Your objective
According to the article on typhoid in India, what share of the world's typhoid burden does India account for?

Typhoid lurks in India’s water. Why are antibiotics failing to stop it?

A mild fever. Constipation. The fever increases by a degree. Diarrhoea. The fever plateaus. A profound fatigue. The fever rises again. A headache, as severe as ever. The fever plateaus again.

Probably a viral infection, right? Maybe, maybe not. That’s the problem with typhoid. It’s so commonplace, so unassuming in the way it presents that you’d hardly suspect it means trouble.

Typhoid has had a lot of practice hoodwinking us. It has accompanied humanity through most of its evolution—from the time we migrated out of Africa, to be precise. For years, we mistook it to be the same as typhus (typhoid literally translates to typhus-like). In the 1860s, it was confirmed that typhoid only spreads when we consume food or water contaminated by the bacteria that causes it, usually a result of sewage water contaminating drinking water supplies. Only in the 1880s, over a decade after the germ theory (the theory that microorganisms cause diseases) was widely accepted, was the offending organism isolated: Salmonella typhi.

This spurred the invention of diagnostic tools like the Widal test and even a vaccine over the next decade and a half, but nothing that could effectively fight the disease. The bacteria continued to weaken hosts through month-long fevers, and kill 10–20% of those it infected. The discovery of chloramphenicol in 1947 changed that. The antibiotic drastically reduced the duration of the fever and brought down the mortality rate to under 1%. It was nothing short of miraculous. The failure of this miracle is staring us in the face today.

Typhoid has had a lot of practice hoodwinking us. It has accompanied humanity through most of its evolution.

Typhoid continues to be endemic to (consistently present in) over 75 countries across Asia, Africa, and Oceania, contributing to around 9.3 million cases annually, and 107,500 deaths. India, shockingly, accounts for 58% of the world's typhoid burden, distantly followed by Pakistan (8%) and Bangladesh (5%). Data also suggests that children below 15 years of age make up the lion’s share of India’s typhoid burden. The frightening truth? Almost 70% of these cases have stopped responding to the safest, most accessible antibiotics prescribed. A crisis is reaching its boiling point across these countries, but especially in India—and we may miss our window to act.

The data
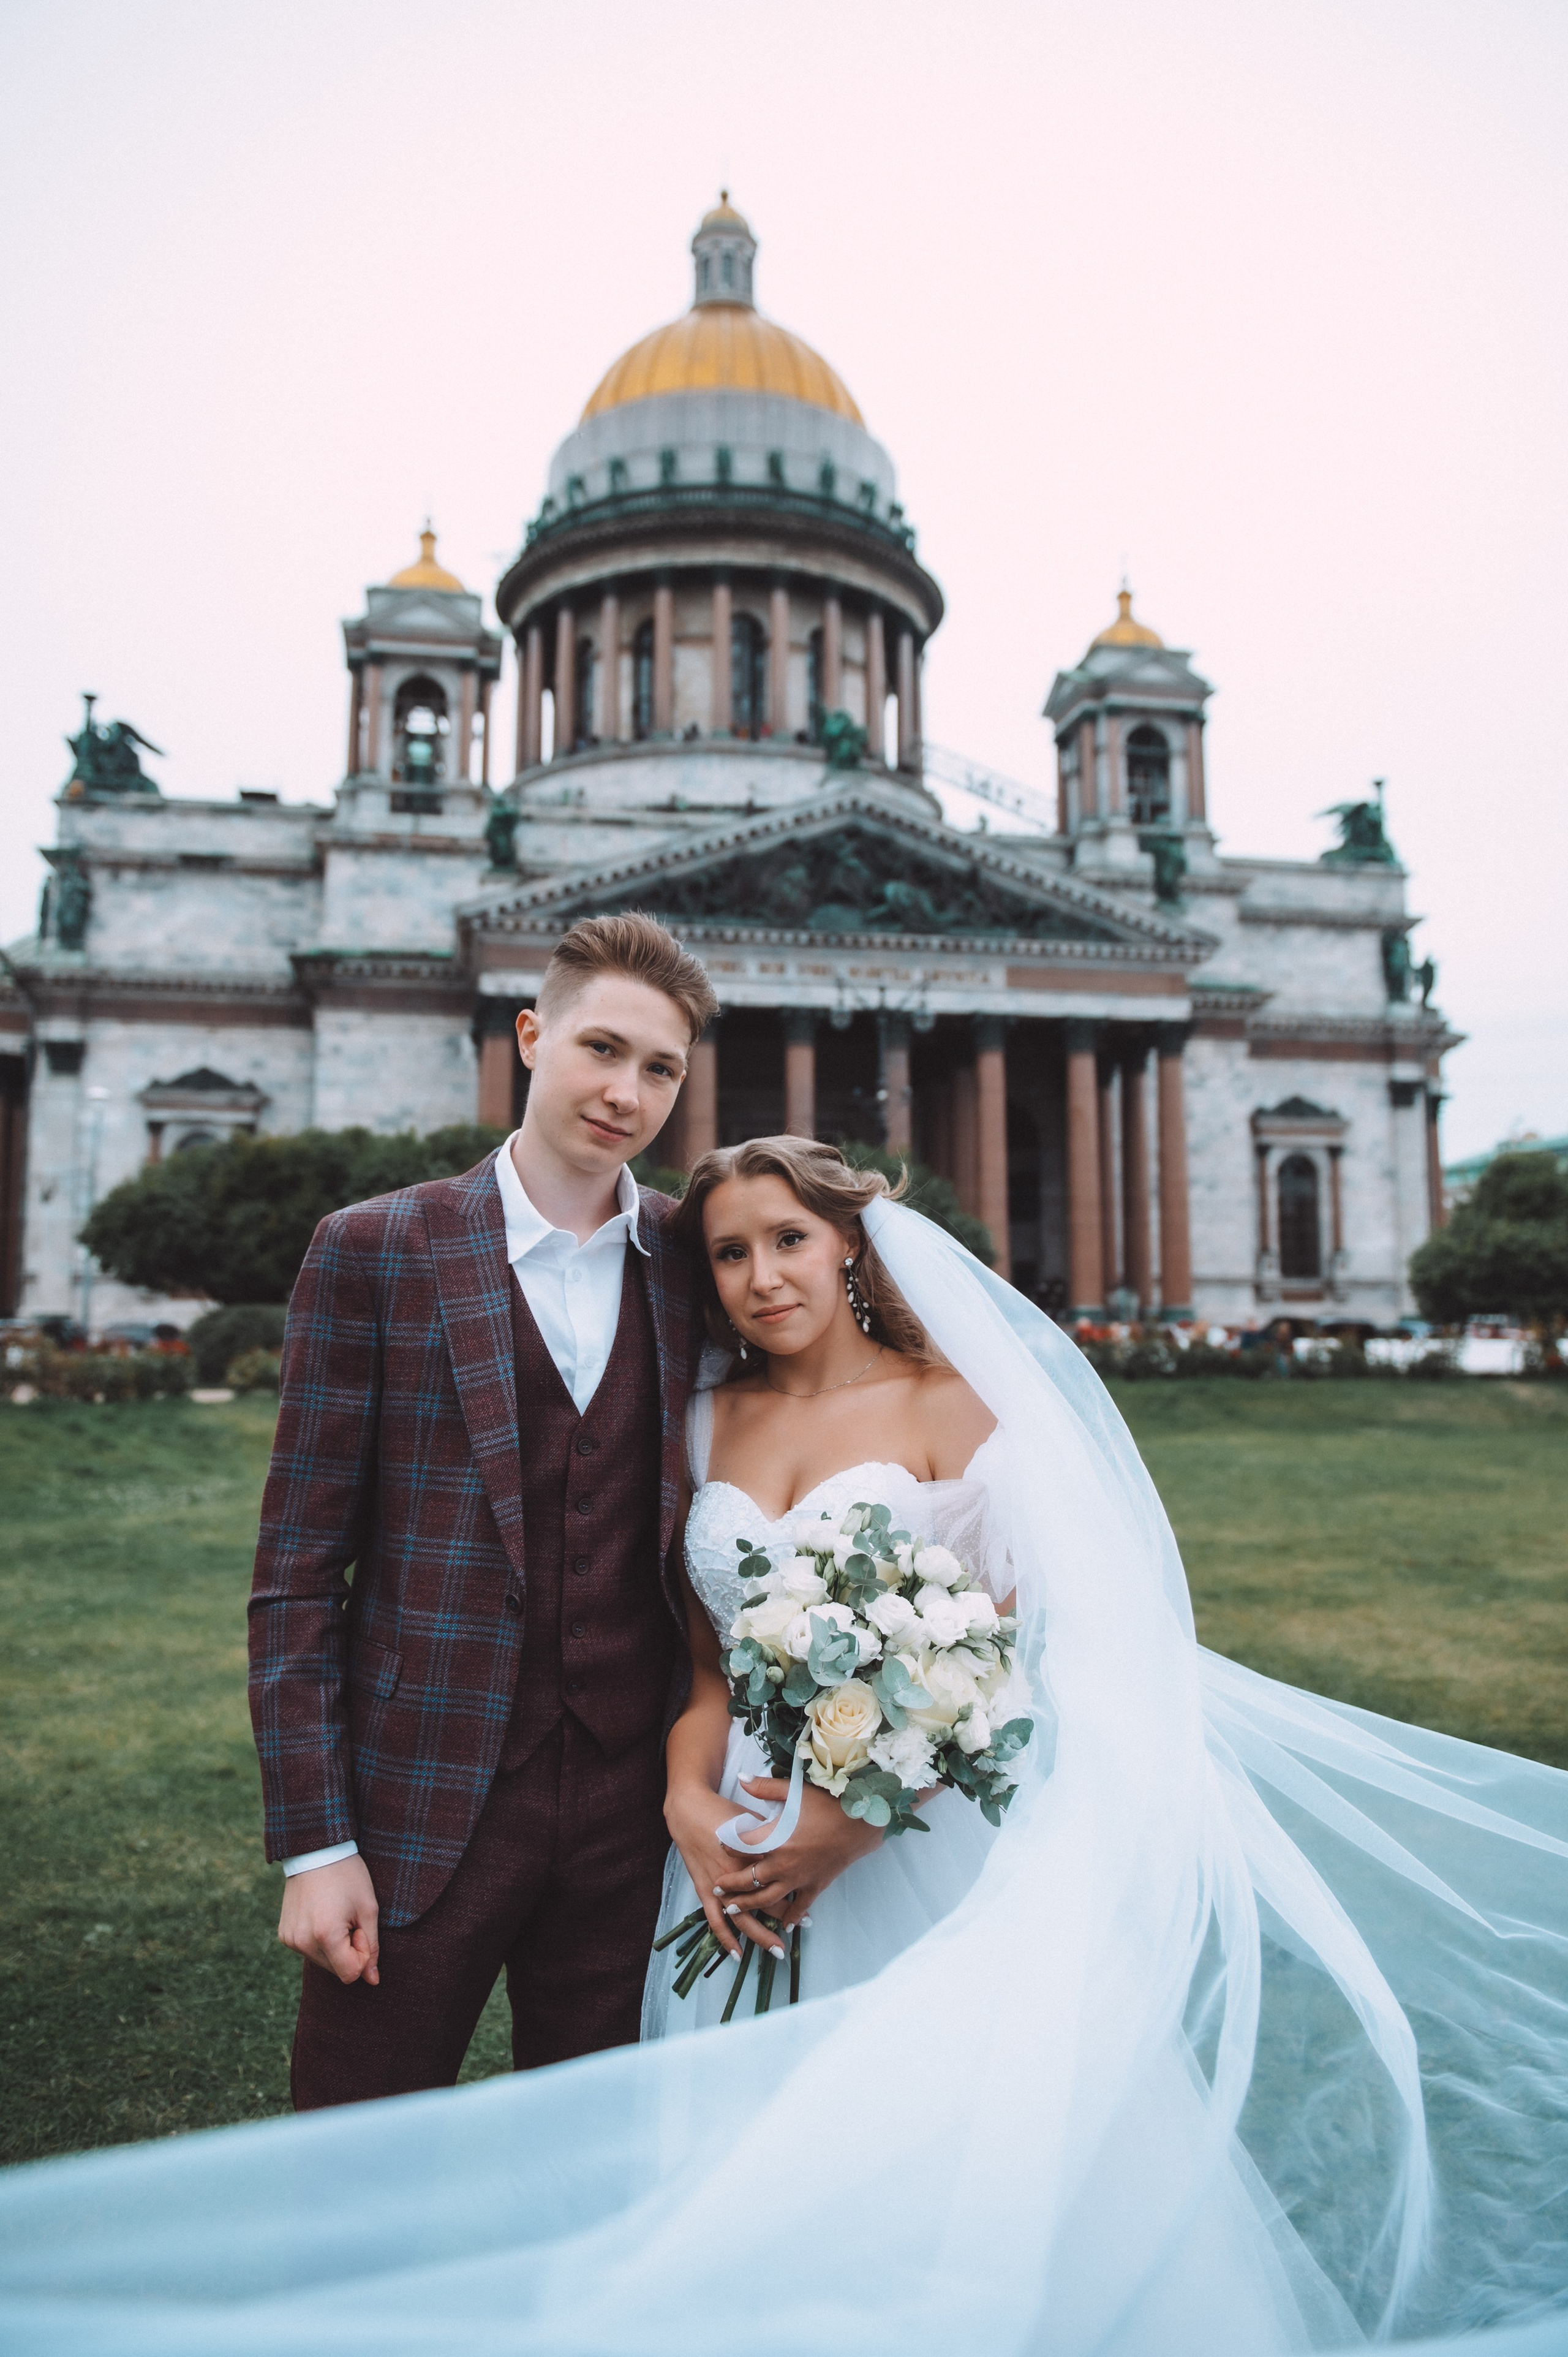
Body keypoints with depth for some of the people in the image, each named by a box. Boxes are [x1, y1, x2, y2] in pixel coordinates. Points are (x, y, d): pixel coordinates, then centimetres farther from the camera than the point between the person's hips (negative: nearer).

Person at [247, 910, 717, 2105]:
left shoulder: (699, 1265, 3)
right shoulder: (374, 1251, -5)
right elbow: (297, 1572, -5)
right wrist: (313, 1842, -8)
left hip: (632, 1813, 3)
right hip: (422, 1806, -2)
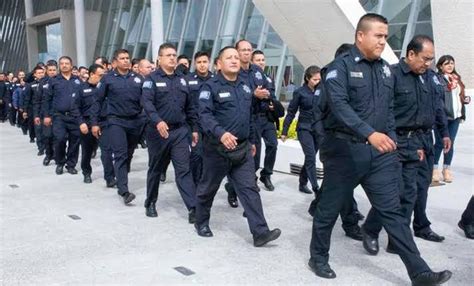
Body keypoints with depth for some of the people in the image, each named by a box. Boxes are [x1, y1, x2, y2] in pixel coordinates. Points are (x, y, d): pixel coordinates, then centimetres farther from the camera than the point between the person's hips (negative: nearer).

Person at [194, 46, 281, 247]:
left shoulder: (245, 87, 12)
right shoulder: (211, 86, -10)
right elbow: (205, 115, -23)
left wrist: (252, 140, 22)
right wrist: (221, 133, -39)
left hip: (242, 148, 5)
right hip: (217, 148, -5)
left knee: (249, 189, -1)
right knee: (208, 188, 11)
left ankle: (260, 232, -3)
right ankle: (201, 222, 32)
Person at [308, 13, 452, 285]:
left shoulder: (385, 69, 12)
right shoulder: (341, 65, -10)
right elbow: (339, 105, -26)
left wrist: (392, 143, 12)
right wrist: (370, 133, -36)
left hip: (379, 152, 6)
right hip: (345, 150, -5)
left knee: (393, 211, 5)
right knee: (330, 208, 9)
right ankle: (319, 258, 29)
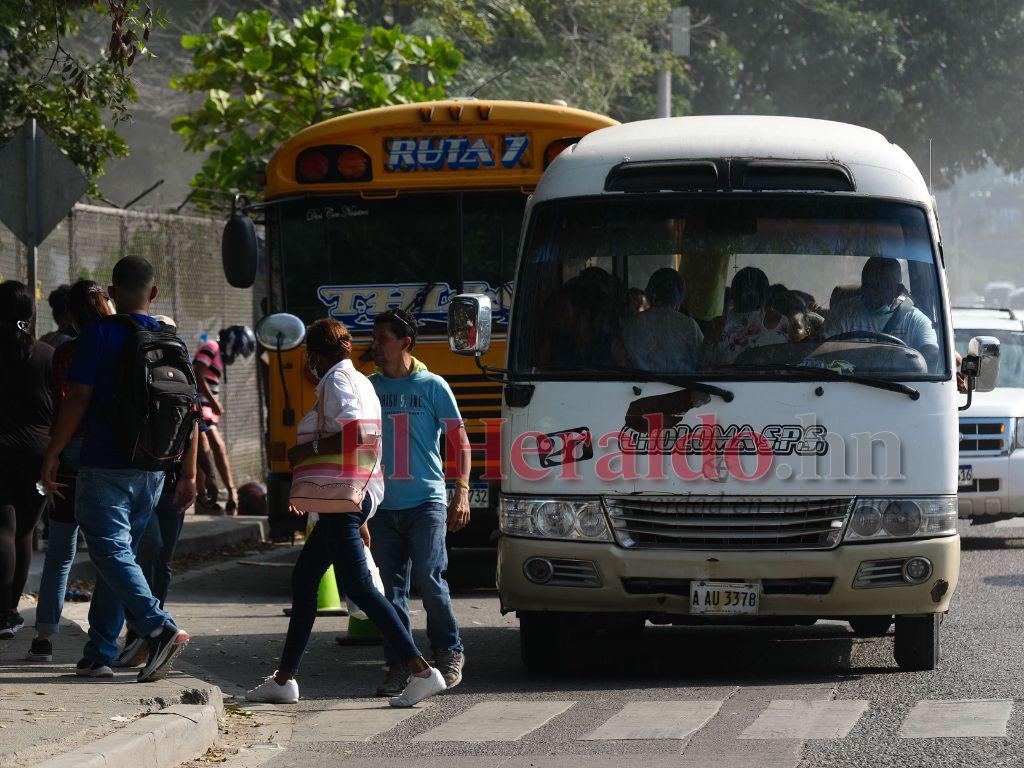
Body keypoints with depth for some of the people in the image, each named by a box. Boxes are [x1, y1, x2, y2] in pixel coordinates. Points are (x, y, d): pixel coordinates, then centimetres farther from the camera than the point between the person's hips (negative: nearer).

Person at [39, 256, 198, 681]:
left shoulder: (100, 334, -7)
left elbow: (77, 399, -12)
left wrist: (52, 454, -4)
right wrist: (189, 473, 13)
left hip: (104, 466, -6)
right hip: (152, 469, 6)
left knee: (111, 551, -7)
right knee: (120, 553, 12)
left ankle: (161, 629, -26)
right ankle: (99, 654, 12)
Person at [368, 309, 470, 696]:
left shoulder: (432, 386, 2)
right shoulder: (368, 388, 12)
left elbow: (460, 442, 3)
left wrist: (462, 492, -9)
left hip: (426, 501, -4)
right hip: (383, 505, 4)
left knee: (428, 577, -12)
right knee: (391, 588, 1)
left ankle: (450, 653, 5)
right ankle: (398, 666, 6)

Task answer
58%